Pablo rehusó con la cabeza.
- No, yo me emborracho con vino -dijo con dignidad.
- Vete a paseo con Baco -contestó Robert Jordan.
- ¿Quién es Baco? -preguntó Pablo.
- Un camarada tuyo.
- No he oído nunca hablar de él -dijo Pablo pesadamente-. No he oído hablar nunca en estas montañas.
- Dale un trago a Anselmo -dijo Robert Jordan a María-. El sí que debe de tener frío. -Se puso los calcetines secos: el whisky con agua del jarro olía bien y le calentó suavemente el cuerpo. «Pero esto no se enrosca adentro como el ajenjo -pensó-. No hay nada como el ajenjo.»
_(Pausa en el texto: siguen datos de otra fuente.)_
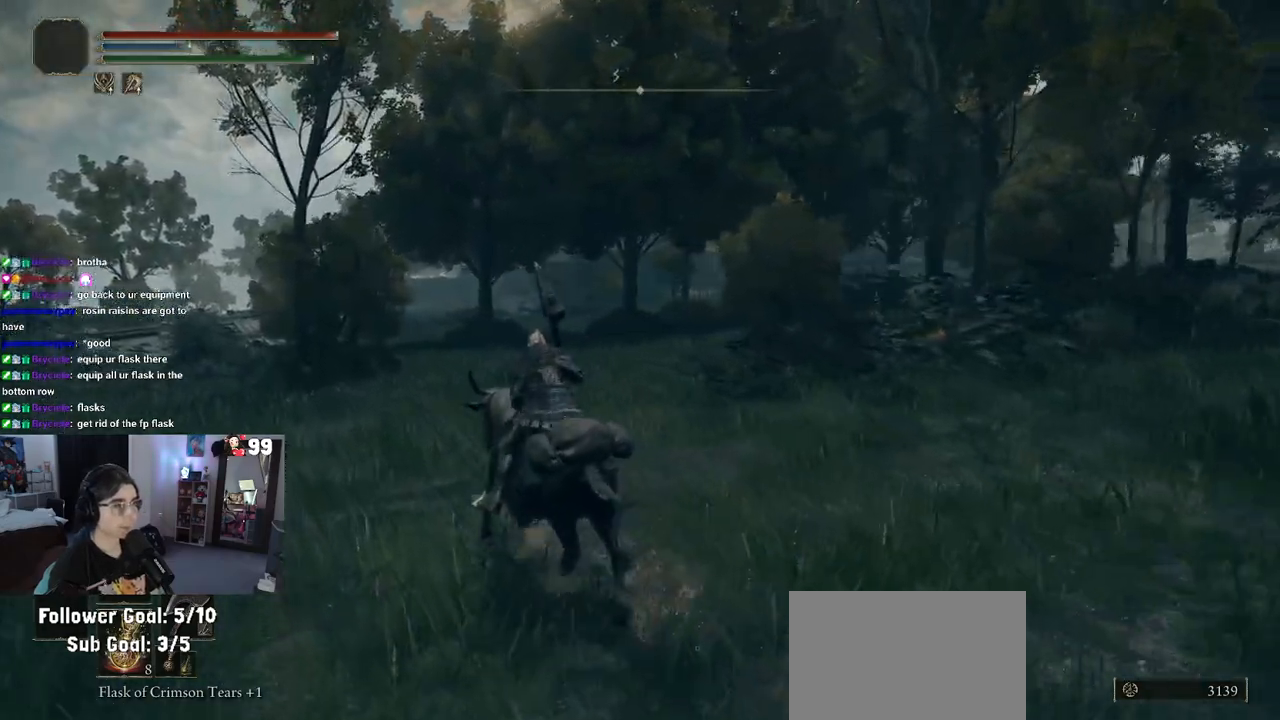
{"buttons": [], "left_stick": "up-left", "right_stick": "right", "events": []}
«¿Quién hubiera imaginado que tenían whisky por aquí?», pensó. Aunque La Granja era el lugar de España con más posibilidades de encontrarlo. Imagina a ese Sordo que va a comprar una botella para el dinamitero que viene de visita, que piensa luego en traérsela y en dejársela. No era sólo cortesía lo de aquellas gentes. La cortesía hubiera consistido en sacar ceremoniosamente la botella y ofrecerle un vaso. Eso es lo que los franceses hubieran hecho, y hubieran guardado el resto para otra ocasión. No, esa atención profunda, la idea de que al huésped le gustaría, la delicadeza de llevársela para causarle placer, cuando estaba uno metido hasta el cuello en una empresa en que se tenían todas las razones para no pensar más que en uno mismo y en nada más, eso era típicamente español. Era un rasgo muy español. Haber pensado en llevarle el whisky era una de las cosas que hacían que uno quisiera a tales gentes. «Vamos, no te pongas romántico -pensó-. Hay tantas clases de españoles como de norteamericanos.» No obstante, era un rasgo el haberle traído el whisky. Un rasgo muy hermoso.